The deal also created a de facto expectation that Assad would remain in office at least until mid-2014, when the elimination of the weapons is supposed to be complete under the agreement, critics say. Syrians — supporters and opponents of the government alike — widely considered chemical weapons a side issue that global leaders were focusing on instead of finding ways to end the war.
The government’s international opponents emphasized Thursday that the deal was incomplete and that they hold Assad accountable for the suffering of Syrians. The British Foreign Office said in a statement that while the destruction of chemical facilities was “an important first milestone, it brings no relief to the Syrian people,” since the government continues to use artillery, air power and “siege tactics” against civilians.

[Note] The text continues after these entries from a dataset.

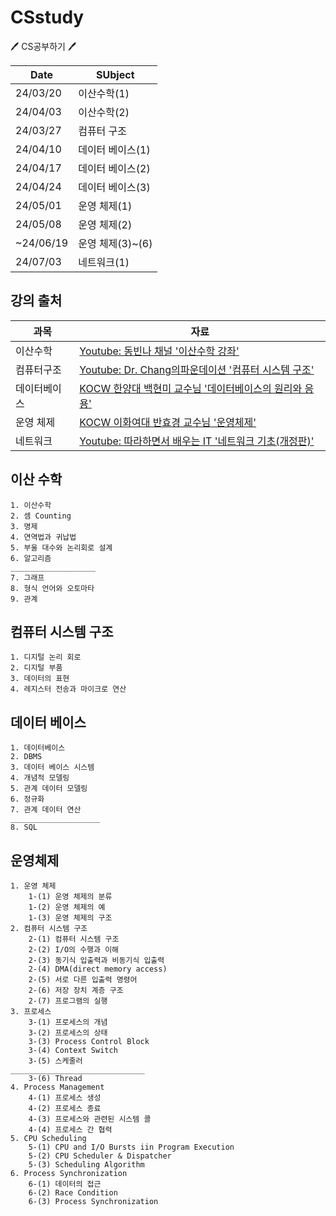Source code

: # CSstudy
🖊️ CS공부하기 🖊️

| **Date** | **SUbject**                |
|----------|----------------------------|
| 24/03/20 | 이산수학(1)                 |
| 24/04/03 | 이산수학(2)                 |
| 24/03/27 | 컴퓨터 구조                 |
| 24/04/10 | 데이터 베이스(1)            |
| 24/04/17 | 데이터 베이스(2)            |
| 24/04/24 | 데이터 베이스(3)            |
| 24/05/01 | 운영 체제(1)                |
| 24/05/08 | 운영 체제(2)                |
|~24/06/19 | 운영 체제(3)~(6)            |
| 24/07/03 | 네트워크(1)                 |

## 강의 출처
| 과목          | 자료                           |
|---------------|-------------------------------|
| 이산수학      | [Youtube: 동빈나 채널 '이산수학 강좌'](https://youtube.com/playlist?list=PLRx0vPvlEmdDgOIBt9MKQl-uMVrxtac4n&si=g8tJvUkBNYarqpb6) |
| 컴퓨터구조    | [Youtube: Dr. Chang의파운데이션 '컴퓨터 시스템 구조'](https://youtube.com/playlist?list=PLc8fQ-m7b1hCHTT7VH2oo0Ng7Et096dYc&si=3ao-5baaMKSixabv) |
| 데이터베이스  | [KOCW 한양대 백현미 교수님 '데이터베이스의 원리와 응용'](http://www.kocw.net/home/enrolment/enrolmentInfo.do?cid=9c591659f017851e) |
| 운영 체제     | [KOCW 이화여대 반효경 교수님 '운영체제'](http://www.kocw.net/home/cview.do?lid=5cf910642999f4a5) |
| 네트워크      | [Youtube: 따라하면서 배우는 IT '네트워크 기초(개정판)'](https://youtube.com/playlist?list=PL0d8NnikouEWcF1jJueLdjRIC4HsUlULi&si=K267k6AmCf7cjRml) |



## 이산 수학
    1. 이산수학
    2. 셈 Counting
    3. 명제
    4. 연역법과 귀납법
    5. 부울 대수와 논리회로 설계
    6. 알고리즘
    ___________________
    7. 그래프
    8. 형식 언어와 오토마타
    9. 관계

## 컴퓨터 시스템 구조
    1. 디지털 논리 회로
    2. 디지털 부품
    3. 데이터의 표현
    4. 레지스터 전송과 마이크로 연산

## 데이터 베이스
    1. 데이터베이스
    2. DBMS
    3. 데이터 베이스 시스템
    4. 개념적 모델링
    5. 관계 데이터 모델링
    6. 정규화
    7. 관계 데이터 연산
    ____________________
    8. SQL

## 운영체제
    1. 운영 체제 
        1-(1) 운영 체제의 분류
        1-(2) 운영 체제의 예
        1-(3) 운영 체제의 구조
    2. 컴퓨터 시스템 구조
        2-(1) 컴퓨터 시스템 구조
        2-(2) I/O의 수행과 이해
        2-(3) 동기식 입출력과 비동기식 입출력
        2-(4) DMA(direct memory access)
        2-(5) 서로 다른 입출력 명령어
        2-(6) 저장 장치 계층 구조
        2-(7) 프로그램의 실행
    3. 프로세스
        3-(1) 프로세스의 개념
        3-(2) 프로세스의 상태
        3-(3) Process Control Block
        3-(4) Context Switch
        3-(5) 스케줄러
    ______________________________
        3-(6) Thread
    4. Process Management
        4-(1) 프로세스 생성
        4-(2) 프로세스 종료
        4-(3) 프로세스와 관련된 시스템 콜
        4-(4) 프로세스 간 협력
    5. CPU Scheduling
        5-(1) CPU and I/O Bursts iin Program Execution
        5-(2) CPU Scheduler & Dispatcher
        5-(3) Scheduling Algorithm
    6. Process Synchronization
        6-(1) 데이터의 접근
        6-(2) Race Condition
        6-(3) Process Synchronization
        

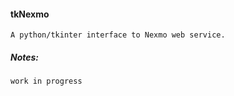 #### tkNexmo

    A python/tkinter interface to Nexmo web service.

##### Notes:
    work in progress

In a statement Thursday, the international chemical-weapons watchdog group, the Organization for the Prohibition of Chemical Weapons, said Syria had disabled all of the chemical-weapons production and mixing facilities it declared to inspectors, rendering them inoperable, ahead of the deadline Friday.
The organization said its inspectors and U.N. officials had visited 39 of the 41 facilities at 21 of the 23 sites that Syria had declared. While the two remaining sites — where chemical weapons are developed, stored and tested — were too hazardous to visit because of fighting, chemical-making equipment had been moved to other sites that the inspectors could visit, the statement said.
“The joint mission is now satisfied that it has verified — and seen destroyed — all of Syria’s declared critical production and mixing/filling equipment,” the weapons organization’s statement said.